→ Description of the task
Which lines of the records contain the word "ankle"? Copy each one.
*** Study material ***
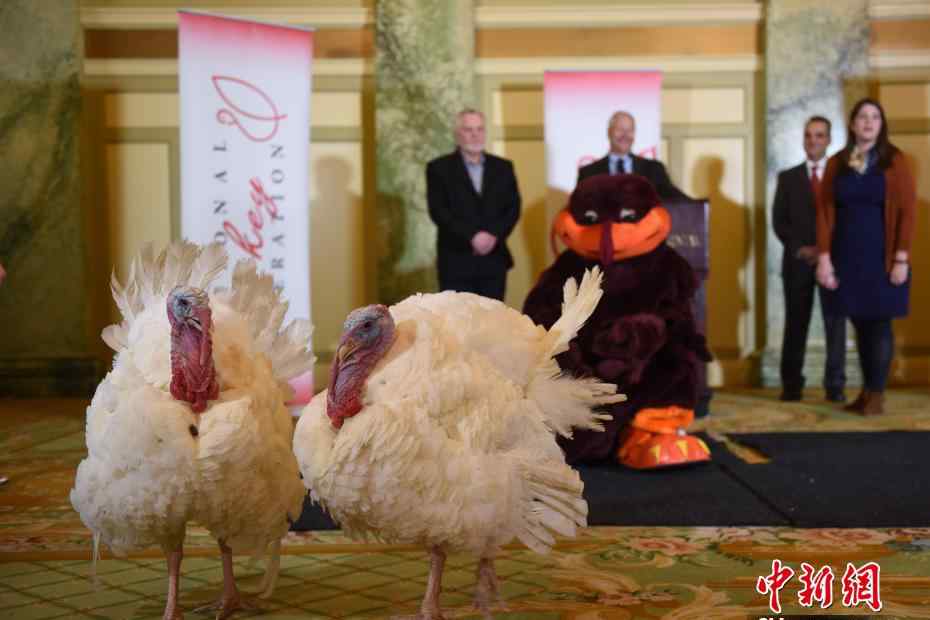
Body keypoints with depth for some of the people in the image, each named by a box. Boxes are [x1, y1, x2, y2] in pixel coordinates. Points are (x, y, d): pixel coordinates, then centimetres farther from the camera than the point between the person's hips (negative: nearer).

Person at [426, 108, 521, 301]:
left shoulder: (503, 167, 12)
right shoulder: (439, 168, 2)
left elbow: (513, 208, 5)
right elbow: (439, 211, -8)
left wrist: (494, 236, -12)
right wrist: (472, 237, -17)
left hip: (494, 260, 3)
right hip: (456, 261, -3)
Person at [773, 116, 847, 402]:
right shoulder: (788, 177, 12)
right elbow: (779, 221, 5)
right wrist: (799, 248, -9)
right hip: (798, 260, 1)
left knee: (835, 324, -1)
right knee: (796, 324, 1)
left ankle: (835, 385, 4)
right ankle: (792, 385, 4)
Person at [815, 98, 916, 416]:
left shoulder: (894, 161, -1)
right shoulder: (836, 163, 6)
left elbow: (907, 211, -5)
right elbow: (825, 211, 4)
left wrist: (901, 258, -12)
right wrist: (824, 257, -5)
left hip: (881, 257, -2)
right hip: (846, 257, 3)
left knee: (879, 324, -1)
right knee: (860, 324, 7)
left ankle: (877, 395, 4)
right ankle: (866, 391, 16)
***
→ Task response
left ankle: (835, 385, 4)
right ankle: (792, 385, 4)
left ankle: (877, 395, 4)
right ankle: (866, 391, 16)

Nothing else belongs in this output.